# Task to carry out
Tally every line in the entries below that holds "recorded", then give only the total.
═════ Dataset content
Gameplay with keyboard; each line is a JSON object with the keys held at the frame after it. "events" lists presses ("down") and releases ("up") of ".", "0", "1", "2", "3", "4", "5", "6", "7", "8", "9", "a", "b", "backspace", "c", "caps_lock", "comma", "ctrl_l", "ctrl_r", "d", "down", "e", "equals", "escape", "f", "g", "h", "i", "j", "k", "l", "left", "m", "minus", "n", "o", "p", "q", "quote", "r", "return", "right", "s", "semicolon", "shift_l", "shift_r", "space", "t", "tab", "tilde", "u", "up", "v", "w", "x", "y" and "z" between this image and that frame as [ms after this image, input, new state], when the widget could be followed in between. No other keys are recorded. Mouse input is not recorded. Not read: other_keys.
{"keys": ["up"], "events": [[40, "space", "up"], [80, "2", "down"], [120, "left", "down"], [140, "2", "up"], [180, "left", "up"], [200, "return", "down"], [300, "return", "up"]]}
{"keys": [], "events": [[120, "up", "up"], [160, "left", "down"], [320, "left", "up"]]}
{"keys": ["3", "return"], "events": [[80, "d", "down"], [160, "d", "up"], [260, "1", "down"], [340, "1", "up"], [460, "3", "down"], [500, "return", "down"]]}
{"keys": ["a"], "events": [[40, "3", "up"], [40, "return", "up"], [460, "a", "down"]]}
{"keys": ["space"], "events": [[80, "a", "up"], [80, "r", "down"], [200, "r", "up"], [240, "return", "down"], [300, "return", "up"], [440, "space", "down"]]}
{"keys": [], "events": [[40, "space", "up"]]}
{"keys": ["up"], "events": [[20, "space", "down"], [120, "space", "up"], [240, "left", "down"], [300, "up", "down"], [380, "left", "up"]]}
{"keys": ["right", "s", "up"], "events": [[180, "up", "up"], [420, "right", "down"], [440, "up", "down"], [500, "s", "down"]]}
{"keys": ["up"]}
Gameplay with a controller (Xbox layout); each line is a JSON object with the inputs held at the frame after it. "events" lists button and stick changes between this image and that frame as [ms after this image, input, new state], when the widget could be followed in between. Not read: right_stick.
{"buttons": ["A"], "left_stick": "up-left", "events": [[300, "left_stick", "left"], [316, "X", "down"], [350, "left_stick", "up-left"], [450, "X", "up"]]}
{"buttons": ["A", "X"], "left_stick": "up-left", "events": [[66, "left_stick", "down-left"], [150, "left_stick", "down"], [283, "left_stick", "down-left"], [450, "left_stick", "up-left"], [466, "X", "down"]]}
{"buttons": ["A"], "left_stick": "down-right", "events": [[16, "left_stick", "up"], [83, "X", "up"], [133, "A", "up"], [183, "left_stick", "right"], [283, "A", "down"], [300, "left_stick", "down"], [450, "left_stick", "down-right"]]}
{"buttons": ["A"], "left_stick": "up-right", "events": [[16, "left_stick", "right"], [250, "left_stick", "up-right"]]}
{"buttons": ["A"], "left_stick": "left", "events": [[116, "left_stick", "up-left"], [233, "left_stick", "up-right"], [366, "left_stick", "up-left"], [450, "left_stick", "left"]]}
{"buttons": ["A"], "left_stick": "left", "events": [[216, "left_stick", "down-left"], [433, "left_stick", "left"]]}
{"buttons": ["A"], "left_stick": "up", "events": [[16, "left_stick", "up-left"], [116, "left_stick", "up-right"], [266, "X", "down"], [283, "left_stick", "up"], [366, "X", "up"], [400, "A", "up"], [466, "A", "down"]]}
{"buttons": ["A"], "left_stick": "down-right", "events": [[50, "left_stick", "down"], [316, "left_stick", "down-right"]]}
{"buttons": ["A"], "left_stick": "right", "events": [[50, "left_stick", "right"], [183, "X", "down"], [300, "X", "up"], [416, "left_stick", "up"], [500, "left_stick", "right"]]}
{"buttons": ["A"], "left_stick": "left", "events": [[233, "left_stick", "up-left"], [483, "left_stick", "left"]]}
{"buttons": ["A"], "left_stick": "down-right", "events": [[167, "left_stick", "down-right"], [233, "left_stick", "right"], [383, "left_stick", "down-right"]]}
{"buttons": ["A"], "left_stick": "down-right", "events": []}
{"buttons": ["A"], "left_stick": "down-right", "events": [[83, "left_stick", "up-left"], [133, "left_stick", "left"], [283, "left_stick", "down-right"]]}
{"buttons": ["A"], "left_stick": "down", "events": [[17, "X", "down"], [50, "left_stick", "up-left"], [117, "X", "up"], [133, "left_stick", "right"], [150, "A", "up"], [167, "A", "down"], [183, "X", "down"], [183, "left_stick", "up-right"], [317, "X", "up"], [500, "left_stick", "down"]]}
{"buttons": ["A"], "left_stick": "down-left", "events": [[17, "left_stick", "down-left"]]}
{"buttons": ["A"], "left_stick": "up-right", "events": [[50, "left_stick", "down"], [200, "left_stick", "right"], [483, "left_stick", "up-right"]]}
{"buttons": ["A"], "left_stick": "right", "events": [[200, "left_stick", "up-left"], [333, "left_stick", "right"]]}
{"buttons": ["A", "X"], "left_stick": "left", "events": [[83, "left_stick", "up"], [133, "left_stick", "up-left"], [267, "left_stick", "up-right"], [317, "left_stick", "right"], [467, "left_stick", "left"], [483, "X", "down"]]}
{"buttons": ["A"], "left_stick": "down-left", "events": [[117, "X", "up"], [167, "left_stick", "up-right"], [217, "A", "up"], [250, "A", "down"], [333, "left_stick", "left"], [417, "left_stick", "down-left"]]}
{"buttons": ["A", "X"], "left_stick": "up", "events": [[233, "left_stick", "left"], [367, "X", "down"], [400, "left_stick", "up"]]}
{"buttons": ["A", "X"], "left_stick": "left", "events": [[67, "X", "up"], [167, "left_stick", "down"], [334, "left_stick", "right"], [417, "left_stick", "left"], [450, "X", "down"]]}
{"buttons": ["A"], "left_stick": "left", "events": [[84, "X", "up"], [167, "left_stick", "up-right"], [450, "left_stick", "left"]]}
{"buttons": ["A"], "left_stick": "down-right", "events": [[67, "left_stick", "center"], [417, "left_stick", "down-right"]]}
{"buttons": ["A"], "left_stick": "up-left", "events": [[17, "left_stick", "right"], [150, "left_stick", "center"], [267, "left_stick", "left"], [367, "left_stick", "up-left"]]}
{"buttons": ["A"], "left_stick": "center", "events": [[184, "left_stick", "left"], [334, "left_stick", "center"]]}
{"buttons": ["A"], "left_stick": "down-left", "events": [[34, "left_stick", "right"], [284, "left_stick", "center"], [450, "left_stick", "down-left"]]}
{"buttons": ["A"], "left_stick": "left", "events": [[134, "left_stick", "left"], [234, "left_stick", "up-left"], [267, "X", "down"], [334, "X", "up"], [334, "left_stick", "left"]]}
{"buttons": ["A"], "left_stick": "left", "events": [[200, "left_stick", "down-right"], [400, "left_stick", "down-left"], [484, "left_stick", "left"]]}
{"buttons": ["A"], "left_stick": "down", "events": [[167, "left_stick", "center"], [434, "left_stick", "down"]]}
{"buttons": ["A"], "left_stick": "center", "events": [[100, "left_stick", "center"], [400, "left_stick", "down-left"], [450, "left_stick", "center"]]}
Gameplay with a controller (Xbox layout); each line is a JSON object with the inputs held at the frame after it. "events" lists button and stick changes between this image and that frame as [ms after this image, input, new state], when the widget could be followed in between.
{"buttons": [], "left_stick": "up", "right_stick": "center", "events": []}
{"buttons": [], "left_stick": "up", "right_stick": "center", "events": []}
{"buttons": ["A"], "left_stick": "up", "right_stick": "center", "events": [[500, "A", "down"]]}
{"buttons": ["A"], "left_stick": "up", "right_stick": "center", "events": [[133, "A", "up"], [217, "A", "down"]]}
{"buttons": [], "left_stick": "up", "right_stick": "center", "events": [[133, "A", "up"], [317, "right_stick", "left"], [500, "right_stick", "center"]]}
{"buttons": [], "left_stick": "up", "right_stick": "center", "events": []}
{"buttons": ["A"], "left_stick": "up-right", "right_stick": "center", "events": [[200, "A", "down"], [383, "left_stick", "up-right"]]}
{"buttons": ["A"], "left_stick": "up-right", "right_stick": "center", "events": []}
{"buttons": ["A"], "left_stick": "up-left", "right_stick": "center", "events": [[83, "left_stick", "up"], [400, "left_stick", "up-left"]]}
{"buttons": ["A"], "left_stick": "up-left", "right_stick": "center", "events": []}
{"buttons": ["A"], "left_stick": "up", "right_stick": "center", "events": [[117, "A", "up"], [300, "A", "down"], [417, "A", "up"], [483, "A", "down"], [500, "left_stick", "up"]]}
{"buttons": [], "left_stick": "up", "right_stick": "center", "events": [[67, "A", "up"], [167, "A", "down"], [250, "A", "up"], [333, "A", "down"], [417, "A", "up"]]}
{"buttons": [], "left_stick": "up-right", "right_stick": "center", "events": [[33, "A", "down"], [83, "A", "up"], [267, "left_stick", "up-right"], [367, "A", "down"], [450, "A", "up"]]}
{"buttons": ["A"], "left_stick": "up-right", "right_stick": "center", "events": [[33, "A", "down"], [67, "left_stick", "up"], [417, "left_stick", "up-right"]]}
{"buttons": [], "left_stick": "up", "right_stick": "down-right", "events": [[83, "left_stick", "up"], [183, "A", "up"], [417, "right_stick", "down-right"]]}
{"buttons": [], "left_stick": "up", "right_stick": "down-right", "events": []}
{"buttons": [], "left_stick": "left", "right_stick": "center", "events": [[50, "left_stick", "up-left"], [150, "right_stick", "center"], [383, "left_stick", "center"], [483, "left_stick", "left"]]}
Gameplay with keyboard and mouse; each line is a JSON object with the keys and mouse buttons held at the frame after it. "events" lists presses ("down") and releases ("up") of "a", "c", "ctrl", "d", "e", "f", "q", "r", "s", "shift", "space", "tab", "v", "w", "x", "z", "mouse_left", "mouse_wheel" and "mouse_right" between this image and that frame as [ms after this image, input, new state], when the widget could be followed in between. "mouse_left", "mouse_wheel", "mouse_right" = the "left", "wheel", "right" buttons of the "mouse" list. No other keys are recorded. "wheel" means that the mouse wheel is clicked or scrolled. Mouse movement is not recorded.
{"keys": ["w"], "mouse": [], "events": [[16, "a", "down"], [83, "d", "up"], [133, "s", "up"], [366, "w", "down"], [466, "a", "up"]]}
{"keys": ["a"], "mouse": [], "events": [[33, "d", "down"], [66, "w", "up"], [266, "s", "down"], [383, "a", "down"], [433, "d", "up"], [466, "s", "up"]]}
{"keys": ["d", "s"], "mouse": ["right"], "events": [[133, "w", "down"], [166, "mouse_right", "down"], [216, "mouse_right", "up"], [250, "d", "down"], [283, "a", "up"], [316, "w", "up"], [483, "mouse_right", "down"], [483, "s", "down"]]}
══════════
# Task answer
2